Design Miami/ Basel: Design at Large 2019

large-scale works and installations that examine the topic "the global forum for design." at this year's Design Miami/ Basel.


As the art and design world's attention turns to Basel, I explore the latest edition of Design Miami/ Basel and explore their 'Design at Large' exhibition; a collection of large scale works and installations that examine a topic of current relevance as part of the fair's standing at "the global forum for design" explore works from Joseph Walsh Studio, Mercado Moderno, Jason Jacques Gallery, Etage Projects and Friedman Benda, just a select few from this year's impressive collection of designers and studios.

Joseph Walsh Studio presents Magnus V

The largest work to date in his Magnus series, Irish designer Joseph Walsh’s Magnus V is made using layers of olive ash wood that push the material’s formal and technical possibilities. Working with the wood’s inherent properties, Walsh has produced a kind of extreme nature with a complex, ribbon-like geometry that balances at a scale large enough to redefine the space it occupies. Magnus V is presented with Walsh’s Eximon, a Kilkenny limestone bench with naturally embedded fossils in low relief.


Mercado Moderno presents Manimal by Mameluca Studio

Manimal is the result of Mameluca Studio’s observations of the Brazilian birds joão de barro, joão graveto, and tecelões, known as “the weaver birds,” who use natural detritus––mud, sticks, and leaves––to build their nests.
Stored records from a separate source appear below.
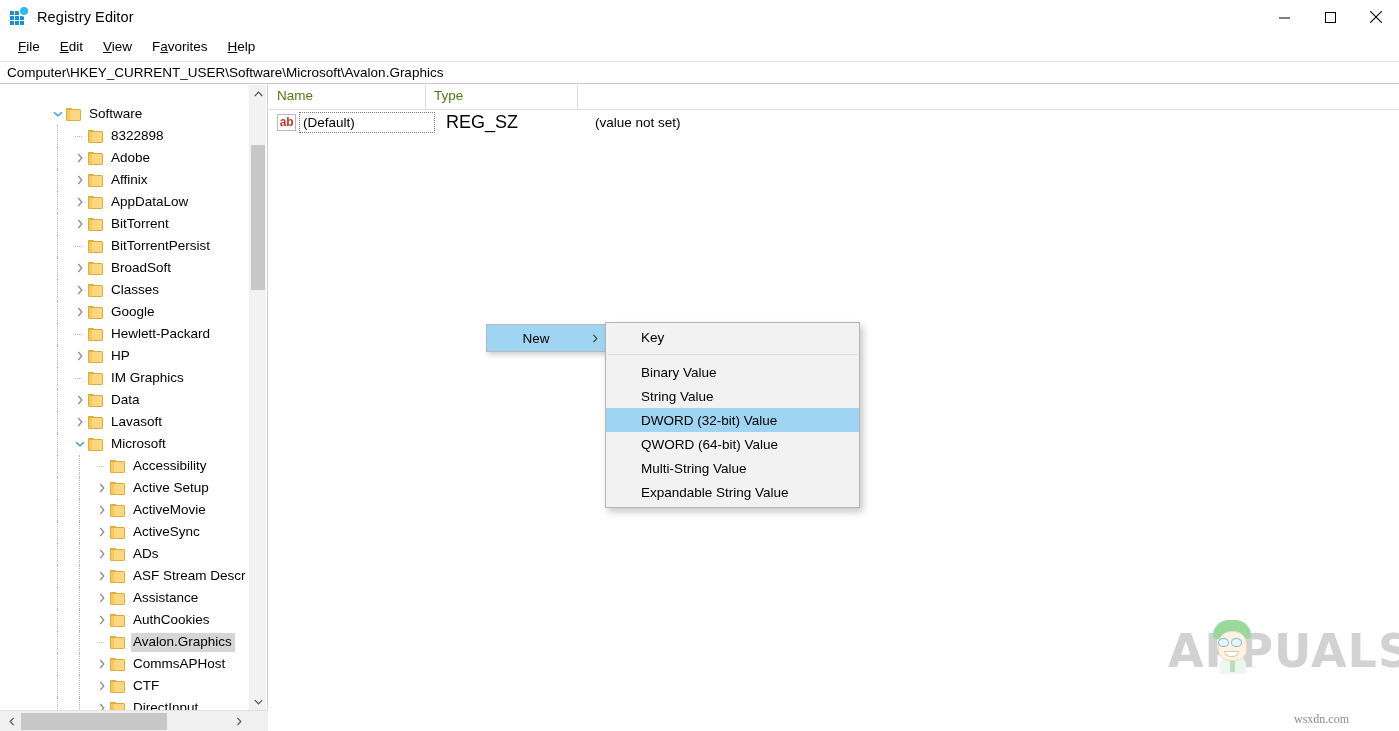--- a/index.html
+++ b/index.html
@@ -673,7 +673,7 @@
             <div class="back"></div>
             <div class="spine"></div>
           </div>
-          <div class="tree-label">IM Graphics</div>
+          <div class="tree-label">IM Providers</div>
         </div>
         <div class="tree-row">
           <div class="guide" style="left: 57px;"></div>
The Rio de Janeiro–based designers’ installation of three nest-like structures made of reclaimed wood, bulrush fibres, cardboard pulp, reused fishing nets, and other materials contrast our creation and disposal of waste products with the birds’ reliance on natural debris, thus proposing new hierarchies around notions of waste.


Jason Jacques Gallery presents Moss Tower by Kim Simonsson

Finnish ceramicist Kim Simonsson’s Moss People sculptures––handmade in the artist’s studio in Fiskars, Finland––result from a flocking technique that combines stoneware, paint, and green nylon fibre to give them their soft, moss-like texture. Inspired by Nordic fables and fairytales, the figures form an arboreal community that literally gathers moss through eerie stillness. Building on their narrative, Simonsson is presenting them here on tiers of metal scaffolding that offer an industrial reinterpretation of the forest they inhabit.


Etage Projects presents A Million Times and Leaking Fountain by FOS and Piano by Guillermo Santomá

These three works, made separately by the Danish artist FOS and the Spanish designer Guillermo Santomá, together reflect on the role of human beings in the newly declared epoch of the Anthropocene. FOS’s film A Million Times depicts an explorer’s echoing journey into the Arctic, while the neon installation Leaking Fountain was first displayed in 2018 on an island in Copenhagen harbour, suggesting the origins of that body of water might be broken plumbing. Functioning as a working instrument, Santomá’s Piano is made of rough-hewn foam embedded with speakers, evoking an ambiguous relic of a post-industrial future.


Friedman Benda presents Bleached II by Erez Nevi Pana

Bleached II is Israeli designer Erez Nevi Pana’s continuation of a body of work that explores the consequences of mineral extraction at the Dead Sea. For these new furniture designs, Nevi Pana has submerged aluminium structures encased in luffa into the highly saline water of an industrial evaporation pond at the Dead Sea Works plant. Twenty million tons of salt sink to the bottom of the pond every year, a byproduct of the production of potash and bromine. Immersed in the water, Nevi Pana’s pieces naturally become encrusted in crystallized salt, providing a reimagining of possible constructive outcomes of humanity’s interference with nature, all the while exploring the convergence of the organic and the ornate.